## O que se pede
Continua o texto sobre a fé e a morte a partir da última frase apresentada.

## Texto fornecido
---+---
22.9.09

a cerimónia do adeus



(fotografia de chris verene, "sabbath", 2004)

"Desculpa, mas tenho de Te interromper outra vez. Então e aquela pessoa que está doente mas tem uma fé que move montanhas - e por isso pensa, diz e acredita, que vai ficar melhor... mas acaba por morrer seis semanas depois. Como é que isso se enquadra nessa história toda do pensamento positivo, da acção construtiva?

Essa é boa. Estás a fazer as perguntas difíceis. Óptimo, não te limitas a aceitar a Minha palavra. Há um aspecto, lá mais para diante, em que terás de aceitar mesmo a Minha palavra - porque acabarás por descobrir que podemos discutir isso eternamente, tu e Eu, até não restar senão uma única coisa a fazer: «experimentá-la ou rejeitá-la». Mas ainda não chegámos lá. Por isso mantenhamos o diálogo, continuemos a conversar...

A pessoa que tem a «fé que move montanhas» e morre seis semanas depois moveu montanhas durante seis semanas. Talvez para ela tenha sido o bastante. Pode ter decidido, na última hora do último dia: «Está bem, já chega. Agora estou pronto para iniciar uma outra aventura.» Talvez os outros não saibam dessa decisão por ela não lhes ter dito. A verdade é que até pode ter tomado essa decisão muito antes - dias, semanas antes - e não ter dito nada aos outros; não ter dito nada a ninguém.
---+---
## Conjunto de dados

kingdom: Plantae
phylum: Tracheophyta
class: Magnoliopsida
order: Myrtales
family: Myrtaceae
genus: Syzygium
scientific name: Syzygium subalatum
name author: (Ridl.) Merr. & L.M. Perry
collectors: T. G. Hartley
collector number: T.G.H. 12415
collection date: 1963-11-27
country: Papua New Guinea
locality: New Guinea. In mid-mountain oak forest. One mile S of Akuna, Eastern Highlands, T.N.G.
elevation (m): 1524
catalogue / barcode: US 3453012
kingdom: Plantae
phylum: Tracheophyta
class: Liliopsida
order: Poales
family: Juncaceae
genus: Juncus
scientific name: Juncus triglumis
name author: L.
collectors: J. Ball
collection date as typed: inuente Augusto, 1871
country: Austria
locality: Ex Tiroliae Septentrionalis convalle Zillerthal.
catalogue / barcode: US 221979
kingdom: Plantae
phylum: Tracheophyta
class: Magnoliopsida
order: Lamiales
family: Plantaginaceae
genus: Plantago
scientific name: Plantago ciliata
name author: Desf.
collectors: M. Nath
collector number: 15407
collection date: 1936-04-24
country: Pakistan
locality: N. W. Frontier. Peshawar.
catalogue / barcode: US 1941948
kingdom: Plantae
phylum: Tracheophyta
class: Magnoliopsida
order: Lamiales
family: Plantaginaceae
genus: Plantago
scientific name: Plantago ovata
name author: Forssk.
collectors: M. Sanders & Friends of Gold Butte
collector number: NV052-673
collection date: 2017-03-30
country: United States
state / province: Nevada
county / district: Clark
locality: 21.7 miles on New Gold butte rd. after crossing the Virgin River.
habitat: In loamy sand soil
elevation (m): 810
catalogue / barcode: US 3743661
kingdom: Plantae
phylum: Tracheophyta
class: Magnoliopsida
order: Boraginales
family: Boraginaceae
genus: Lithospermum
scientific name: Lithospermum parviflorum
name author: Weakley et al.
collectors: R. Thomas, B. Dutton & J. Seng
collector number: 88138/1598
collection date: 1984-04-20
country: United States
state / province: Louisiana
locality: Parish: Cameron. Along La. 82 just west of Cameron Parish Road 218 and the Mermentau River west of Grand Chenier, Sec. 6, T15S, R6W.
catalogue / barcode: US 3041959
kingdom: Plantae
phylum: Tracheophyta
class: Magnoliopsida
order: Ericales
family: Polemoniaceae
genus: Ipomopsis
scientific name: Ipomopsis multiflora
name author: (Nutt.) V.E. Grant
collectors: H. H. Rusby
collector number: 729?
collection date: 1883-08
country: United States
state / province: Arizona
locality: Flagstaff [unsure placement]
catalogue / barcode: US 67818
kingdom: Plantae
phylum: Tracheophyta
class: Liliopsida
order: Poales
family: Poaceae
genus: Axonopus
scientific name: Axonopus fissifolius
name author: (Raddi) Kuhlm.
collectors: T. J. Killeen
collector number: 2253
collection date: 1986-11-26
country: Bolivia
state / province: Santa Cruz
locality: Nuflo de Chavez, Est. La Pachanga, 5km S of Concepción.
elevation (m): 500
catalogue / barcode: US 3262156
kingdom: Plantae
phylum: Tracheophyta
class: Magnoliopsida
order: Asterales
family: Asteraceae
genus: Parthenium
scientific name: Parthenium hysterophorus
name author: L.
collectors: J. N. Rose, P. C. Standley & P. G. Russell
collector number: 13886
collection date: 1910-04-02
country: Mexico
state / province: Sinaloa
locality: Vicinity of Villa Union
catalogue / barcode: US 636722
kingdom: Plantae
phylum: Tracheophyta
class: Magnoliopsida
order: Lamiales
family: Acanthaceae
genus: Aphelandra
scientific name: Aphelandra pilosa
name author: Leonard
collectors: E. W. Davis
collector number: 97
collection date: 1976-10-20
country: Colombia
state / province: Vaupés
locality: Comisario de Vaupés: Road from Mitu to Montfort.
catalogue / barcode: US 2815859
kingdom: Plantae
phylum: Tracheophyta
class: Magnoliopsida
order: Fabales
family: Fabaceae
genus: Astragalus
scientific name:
---+---
## Resposta à tarefa
Vocês criaram uma sociedade na qual não é lá muito correcto uma pessoa desejar morrer - não muito correcto estar de pleno acordo com a morte. Como não querem morrer, não conseguem imaginar que alguém queira - seja em que circunstâncias for.

Mas há muitas situações nas quais a morte é preferível à vida - sei que entenderás isso se pensares um bocadinho. No entanto, essas verdades não te ocorrem - não são assim tão óbvias - quando fitas o rosto de alguém que prefere morrer. E a pessoa que está a morrer sabe isso. Consegue aperceber-se do grau de aceitação que reina, no quarto, com respeito à sua decisão.

Já reparaste na quantidade de pessoas que esperam que o quarto fique vazio para morrerem? Algumas até têm de dizer aos seus entes queridos: «Não, a sério, vão se embora. Vão comer qualquer coisa.» Ou «Vai dormir um bocadinho. Eu estou bem. Até amanhã de manhã.» E depois, quando o fiel guardião parte, a alma faz o mesmo, partindo do corpo do guardado.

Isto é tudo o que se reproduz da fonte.